### EXERCISE INSTRUCTIONS
Retype the data below exactly, skipping pictures.

### AVAILABLE DATA

┌──

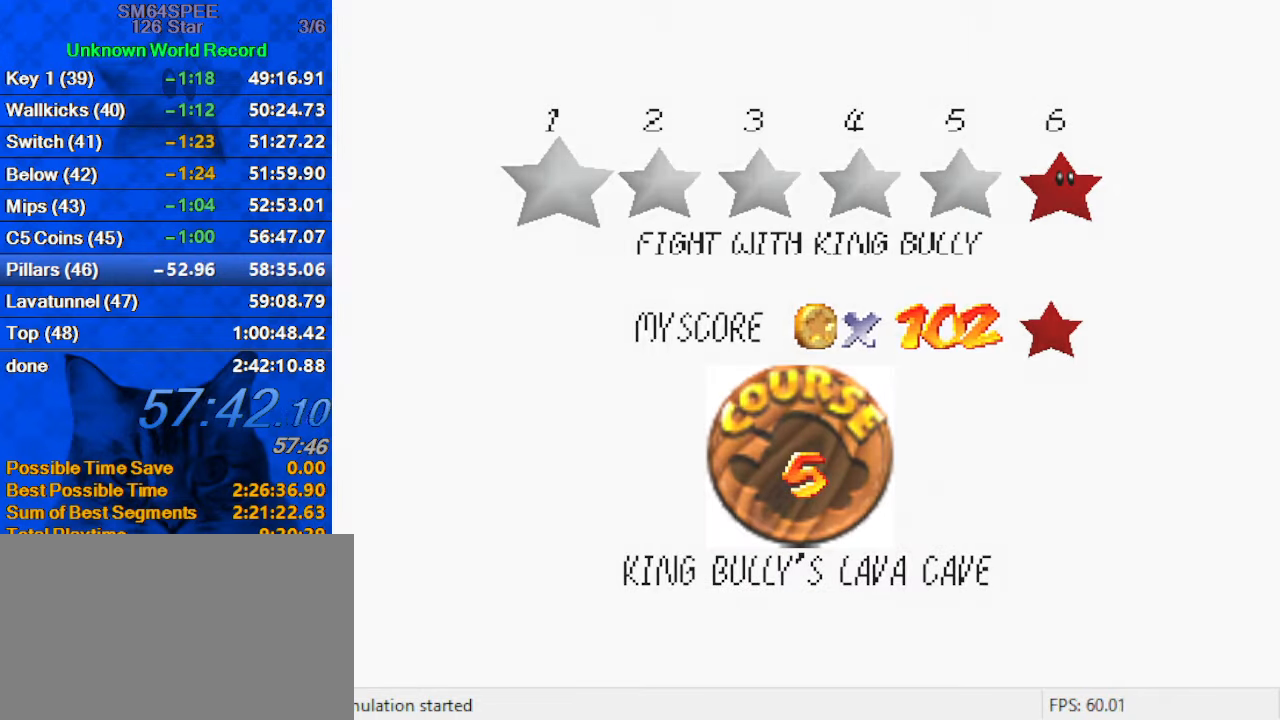
{"keys": [], "events": [[100, "shift", "up"]]}
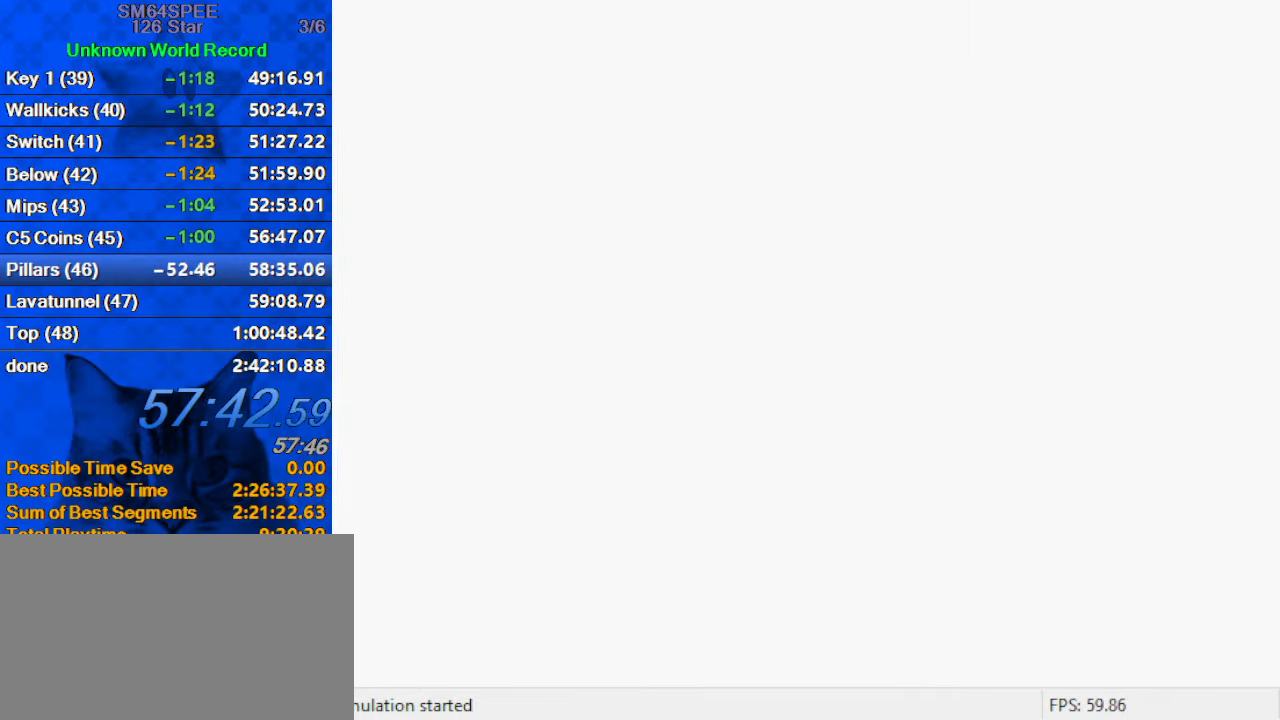
{"keys": [], "events": []}
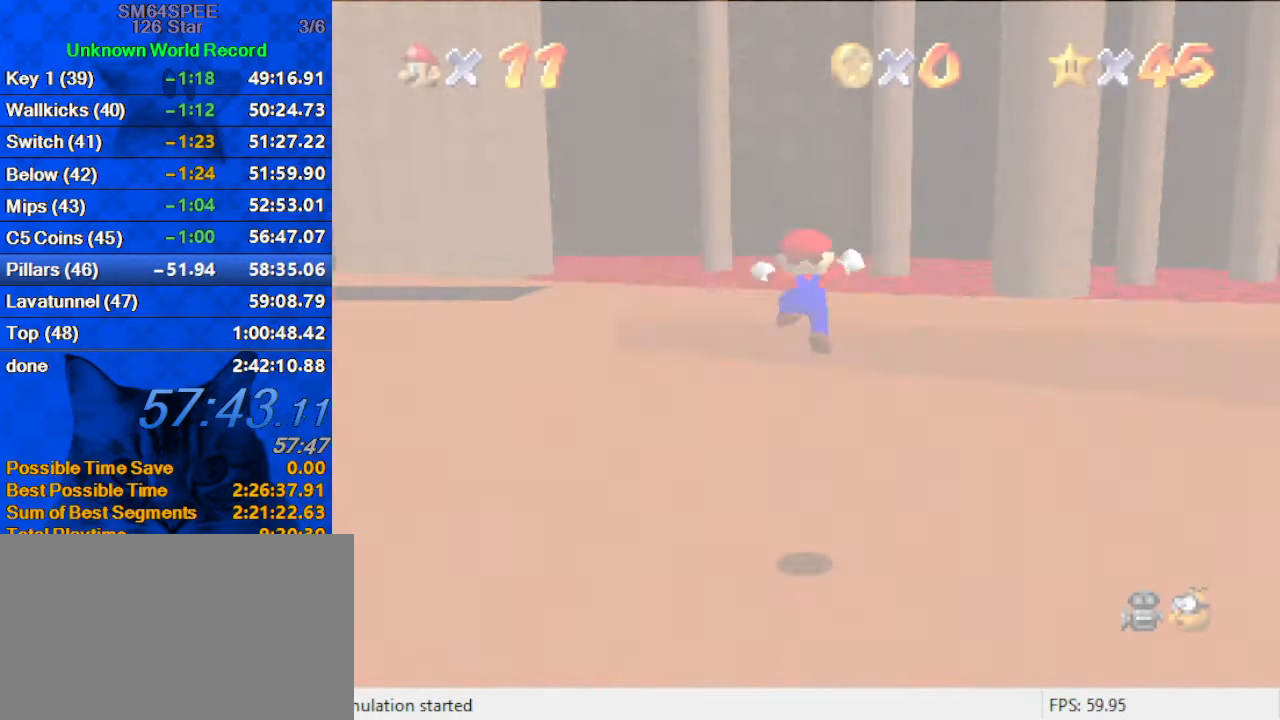
{"keys": ["up"], "events": [[500, "up", "down"]]}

└──

### EXERCISE OUTPUT
{"keys": [], "events": [[100, "shift", "up"]]}
{"keys": [], "events": []}
{"keys": ["up"], "events": [[500, "up", "down"]]}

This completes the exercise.